Gforth consists not only of primitives (in the engine), but also of definitions written in Forth. Since the Forth compiler itself belongs to those definitions, it is not possible to start the system with the engine and the Forth source alone. Therefore we provide the Forth code as an image file in nearly executable form. When Gforth starts up, a C routine loads the image file into memory, optionally relocates the addresses, then sets up the memory (stacks etc.) according to information in the image file, and (finally) starts executing Forth code.

The default image file is gforth.fi (in the GFORTHPATH). You can use a different image by using the -i, --image-file or --appl-image options (see Invoking Gforth), e.g.:

gforth-fast -i myimage.fi

There are different variants of image files, and they represent different compromises between the goals of making it easy to generate image files and making them portable.

Win32Forth 3.4 and Mitch Bradley’s cforth use relocation at run-time.
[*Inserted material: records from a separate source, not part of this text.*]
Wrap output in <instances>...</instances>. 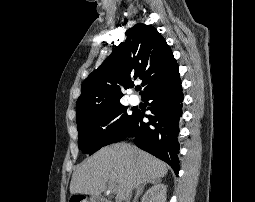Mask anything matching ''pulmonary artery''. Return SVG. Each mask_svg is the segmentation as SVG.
I'll list each match as a JSON object with an SVG mask.
<instances>
[{
  "instance_id": "pulmonary-artery-1",
  "label": "pulmonary artery",
  "mask_w": 255,
  "mask_h": 202,
  "mask_svg": "<svg viewBox=\"0 0 255 202\" xmlns=\"http://www.w3.org/2000/svg\"><path fill=\"white\" fill-rule=\"evenodd\" d=\"M129 101H130V103H131L132 105H135V104L138 103V98H137L136 96L133 95V96L130 97Z\"/></svg>"
}]
</instances>
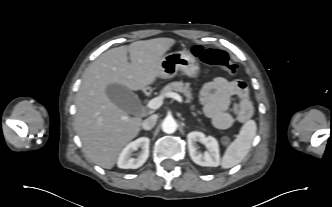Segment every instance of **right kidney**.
Wrapping results in <instances>:
<instances>
[{"label":"right kidney","mask_w":332,"mask_h":207,"mask_svg":"<svg viewBox=\"0 0 332 207\" xmlns=\"http://www.w3.org/2000/svg\"><path fill=\"white\" fill-rule=\"evenodd\" d=\"M149 144L150 139L147 137H141L130 142L119 155L118 167L122 169H137L141 167L149 156ZM138 148H141V152L136 158H133L132 153Z\"/></svg>","instance_id":"obj_1"}]
</instances>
This avoids many of the complications discussed below (image files are data relocatable without further ado), but costs performance (one addition per memory access) and makes it difficult to pass addresses between Forth and library calls or other programs.

By contrast, the Gforth loader performs relocation at image load time. The loader also has to replace tokens that represent primitive calls with the appropriate code-field addresses (or code addresses in the case of direct threading).

There are three kinds of image files, with different degrees of relocatability: non-relocatable, data-relocatable, and fully relocatable image files.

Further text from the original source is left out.